- [DIRECTIVE]: Starting with the line that contains "CÔNG TY LUẬT TNHH LAWKEY" and going on through the line that contains "Lọc kết quả", swap "Home" for "Trang chủ". Write out only those lines again, leaving everything else unchanged.

- [Extracted page text data]:
BEGIN
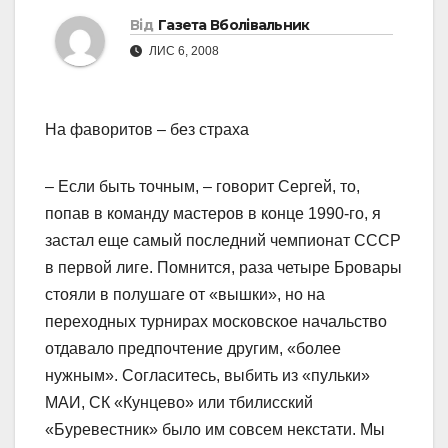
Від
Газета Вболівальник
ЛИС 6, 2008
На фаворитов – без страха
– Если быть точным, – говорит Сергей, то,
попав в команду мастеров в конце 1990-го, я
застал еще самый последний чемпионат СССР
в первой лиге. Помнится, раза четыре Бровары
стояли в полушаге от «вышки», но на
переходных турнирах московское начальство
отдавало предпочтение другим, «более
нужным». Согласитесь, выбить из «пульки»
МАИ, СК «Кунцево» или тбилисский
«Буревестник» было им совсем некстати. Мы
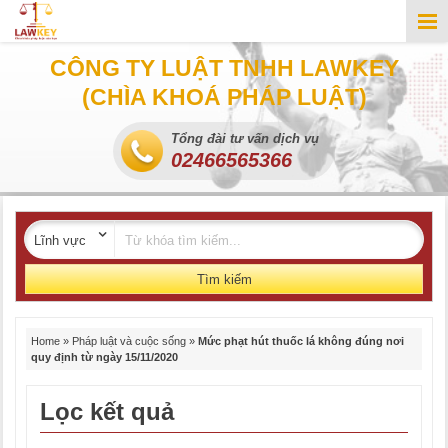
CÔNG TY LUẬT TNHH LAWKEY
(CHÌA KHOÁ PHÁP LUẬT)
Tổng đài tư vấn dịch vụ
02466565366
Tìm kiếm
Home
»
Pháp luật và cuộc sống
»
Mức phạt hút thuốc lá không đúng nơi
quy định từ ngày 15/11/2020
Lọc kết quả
END
BEGIN
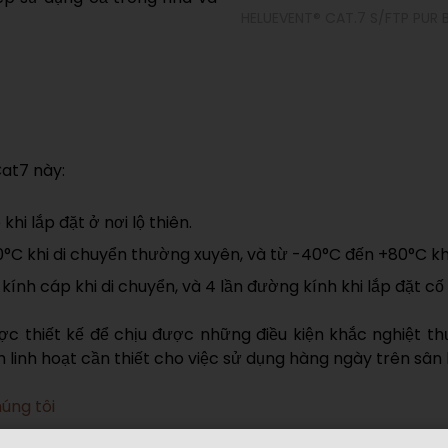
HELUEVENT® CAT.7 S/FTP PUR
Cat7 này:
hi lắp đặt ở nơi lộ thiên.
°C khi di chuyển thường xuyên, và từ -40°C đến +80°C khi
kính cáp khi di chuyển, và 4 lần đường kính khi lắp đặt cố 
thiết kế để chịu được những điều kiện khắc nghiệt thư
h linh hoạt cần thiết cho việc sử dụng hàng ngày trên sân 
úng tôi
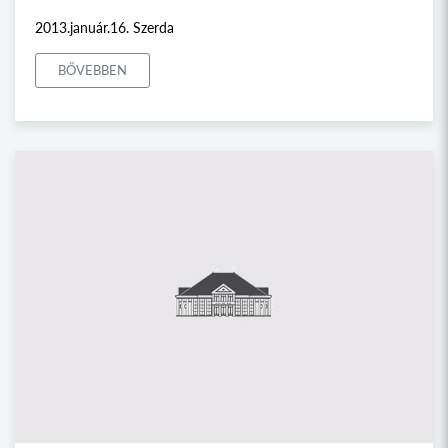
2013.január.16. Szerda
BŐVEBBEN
END
- [YOUR SOLUTION]:
CÔNG TY LUẬT TNHH LAWKEY
(CHÌA KHOÁ PHÁP LUẬT)
Tổng đài tư vấn dịch vụ
02466565366
Tìm kiếm
Trang chủ
»
Pháp luật và cuộc sống
»
Mức phạt hút thuốc lá không đúng nơi
quy định từ ngày 15/11/2020
Lọc kết quả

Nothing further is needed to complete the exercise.